By its very nature, you need a large area to utilize sunlight as an energy source. There is limited sunlight energy density on the earth's surface, and you would need huge amounts of land to convert that energy into hydrogen by using algae. Fine... lets say you indeed have that land available, and you have square miles of algae ponds to convert sunlight. How do you recover the hydrogen produced? How do you separate it from the co-produced oxygen? You can't leave the ponds open to atmosphere because your hydrogen would rise more quickly than a helium filled balloon. (The Zeppelin used hydrogen to float through the air.) Are you going to cover these square miles with some kind of roof to capture the hydrogen/oxygen mixture?

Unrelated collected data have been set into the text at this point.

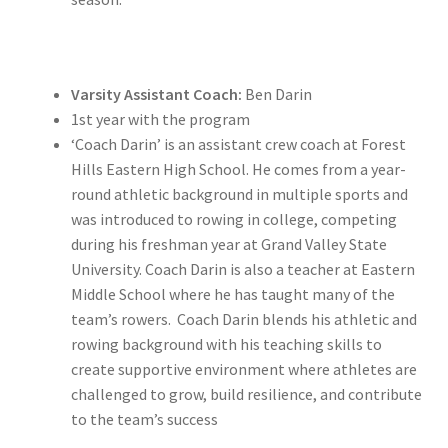
Varsity Assistant Coach:
Ben Darin
1st year with the program
‘Coach Darin’ is an assistant crew coach at Forest
Hills Eastern High School. He comes from a year-
round athletic background in multiple sports and
was introduced to rowing in college, competing
during his freshman year at Grand Valley State
University. Coach Darin is also a teacher at Eastern
Middle School where he has taught many of the
team’s rowers. Coach Darin blends his athletic and
rowing background with his teaching skills to
create supportive environment where athletes are
challenged to grow, build resilience, and contribute
to the team’s success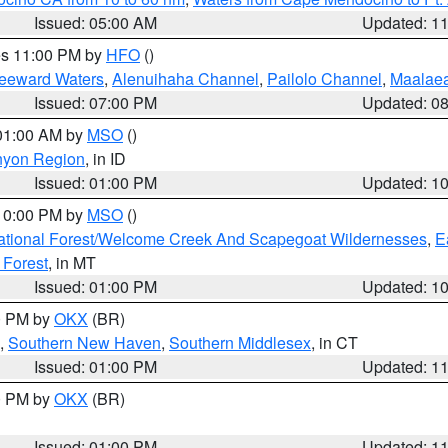
Issued: 05:00 AM
Updated: 1
res 11:00 PM by
HFO
()
Leeward Waters
,
Alenuihaha Channel
,
Pailolo Channel
,
Maalae
Issued: 07:00 PM
Updated: 0
 01:00 AM by
MSO
()
nyon Region
, in ID
Issued: 01:00 PM
Updated: 1
 10:00 PM by
MSO
()
ational Forest/Welcome Creek And Scapegoat Wildernesses
,
E
 Forest
, in MT
Issued: 01:00 PM
Updated: 1
00 PM by
OKX
(BR)
,
Southern New Haven
,
Southern Middlesex
, in CT
Issued: 01:00 PM
Updated: 1
00 PM by
OKX
(BR)
Issued: 01:00 PM
Updated: 1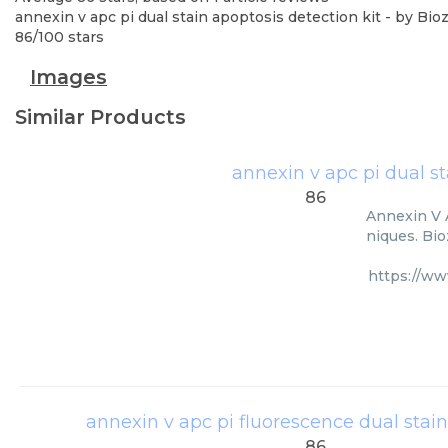
annexin v apc pi dual stain apoptosis detection kit
- by
Bioz
86
/
100
stars
Images
Similar Products
annexin v apc pi dual st
86
Annexin V A
niques. Bio
https://ww
annexin v apc pi fluorescence dual stain
86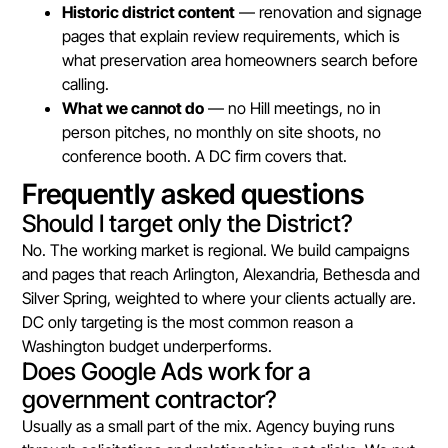
Historic district content
— renovation and signage
pages that explain review requirements, which is
what preservation area homeowners search before
calling.
What we cannot do
— no Hill meetings, no in
person pitches, no monthly on site shoots, no
conference booth. A DC firm covers that.
Frequently asked questions
Should I target only the District?
No. The working market is regional. We build campaigns
and pages that reach Arlington, Alexandria, Bethesda and
Silver Spring, weighted to where your clients actually are.
DC only targeting is the most common reason a
Washington budget underperforms.
Does Google Ads work for a
government contractor?
Usually as a small part of the mix. Agency buying runs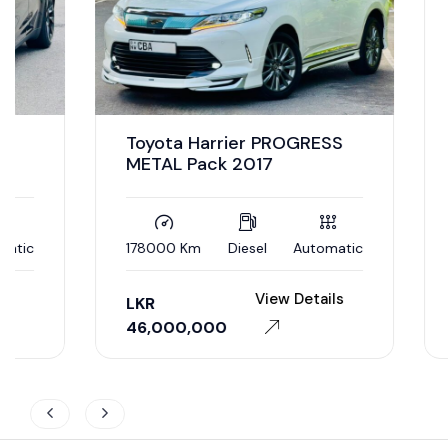
Toyota Harrier PROGRESS
METAL Pack 2017
178000 Km
Diesel
Automatic
7500 K
View Details
LKR
LKR
46,000,000
32,50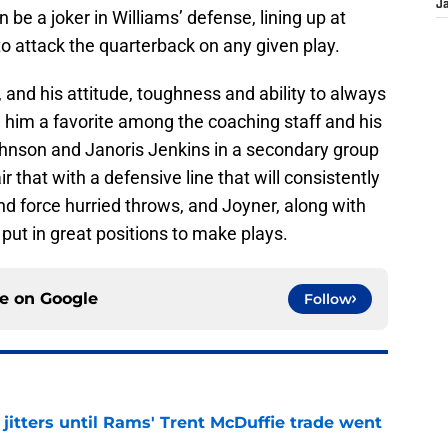
J
be a joker in Williams’ defense, lining up at
 to attack the quarterback on any given play.
 and his attitude, toughness and ability to always
e him a favorite among the coaching staff and his
nson and Janoris Jenkins in a secondary group
r that with a defensive line that will consistently
d force hurried throws, and Joyner, along with
n put in great positions to make plays.
ce on
Google
Follow
jitters until Rams' Trent McDuffie trade went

Remember that the roof must allow sunlight to pass through, but must be tight enough not to allow hydrogen to leak.

You can take the hydrogen and co-produced oxygen and immediately burn it to produce heat/energy... but why would you do that when you could have used the solar energy directly without the need for intermediate hydrogen/oxygen production?

Are these kinds of problems solvable? Sure, but it would be difficult and hugely expensive.

Are there biomass technologies that have a better chance of being economically viable? Absolutely yes.

* You can use sunlight to grow trees, plants, algae... any kind of biomass.
* You can use the biomass directly as fuel by combustion, or turn it into fuel using fermentation/gasification.

These are all currently available technologies, and are economically viable today in certain circumstances.

It's great that researchers study novel ideas such as using algae to produce hydrogen. There will be energy technology breakthroughs. There will also be huge numbers of failures and deadends.

As a scientist, I'm delighted that people are doing research into hydrogen-producing algae.

As an engineer, I doubt that it will ever be economically viable compared to alternatives.